→ **Task details**
Please give the items again from the start through the line containing "True or false: Total", switching every "chart" to "graph" and leaving everything else unchanged.

→ **Data in this exercise**
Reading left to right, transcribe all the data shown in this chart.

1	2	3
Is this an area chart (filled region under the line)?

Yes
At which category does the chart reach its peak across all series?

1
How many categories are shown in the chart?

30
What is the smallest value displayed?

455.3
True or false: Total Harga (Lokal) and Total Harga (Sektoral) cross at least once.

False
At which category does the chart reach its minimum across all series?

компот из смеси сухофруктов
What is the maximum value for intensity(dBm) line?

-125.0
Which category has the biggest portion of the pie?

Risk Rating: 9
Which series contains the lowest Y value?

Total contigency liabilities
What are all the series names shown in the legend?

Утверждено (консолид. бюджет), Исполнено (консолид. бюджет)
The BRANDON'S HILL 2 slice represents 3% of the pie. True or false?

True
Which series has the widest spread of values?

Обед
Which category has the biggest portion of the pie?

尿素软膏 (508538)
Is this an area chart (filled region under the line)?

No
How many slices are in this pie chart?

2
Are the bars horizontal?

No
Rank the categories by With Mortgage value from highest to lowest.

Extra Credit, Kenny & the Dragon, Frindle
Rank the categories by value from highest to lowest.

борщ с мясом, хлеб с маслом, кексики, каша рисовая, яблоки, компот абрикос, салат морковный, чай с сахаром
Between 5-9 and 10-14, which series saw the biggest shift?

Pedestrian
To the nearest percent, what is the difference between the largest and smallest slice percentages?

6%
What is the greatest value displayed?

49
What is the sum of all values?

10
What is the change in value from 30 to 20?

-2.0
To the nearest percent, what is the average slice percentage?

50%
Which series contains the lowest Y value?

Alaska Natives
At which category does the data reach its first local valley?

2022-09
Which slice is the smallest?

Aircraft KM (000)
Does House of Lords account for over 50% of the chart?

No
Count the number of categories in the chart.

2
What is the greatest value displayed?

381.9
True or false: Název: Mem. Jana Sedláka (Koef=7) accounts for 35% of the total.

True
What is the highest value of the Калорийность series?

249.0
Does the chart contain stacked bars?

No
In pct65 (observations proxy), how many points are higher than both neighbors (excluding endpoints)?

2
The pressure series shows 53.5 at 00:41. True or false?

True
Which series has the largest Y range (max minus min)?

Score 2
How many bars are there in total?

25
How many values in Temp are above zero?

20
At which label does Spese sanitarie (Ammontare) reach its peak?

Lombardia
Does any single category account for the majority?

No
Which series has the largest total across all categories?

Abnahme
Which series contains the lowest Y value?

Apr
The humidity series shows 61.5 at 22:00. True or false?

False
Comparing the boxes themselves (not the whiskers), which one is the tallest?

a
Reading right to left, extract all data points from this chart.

→ **Exercise response**
Reading left to right, transcribe all the data shown in this graph.

1	2	3
Is this an area graph (filled region under the line)?

Yes
At which category does the graph reach its peak across all series?

1
How many categories are shown in the graph?

30
What is the smallest value displayed?

455.3
True or false: Total Harga (Lokal) and Total Harga (Sektoral) cross at least once.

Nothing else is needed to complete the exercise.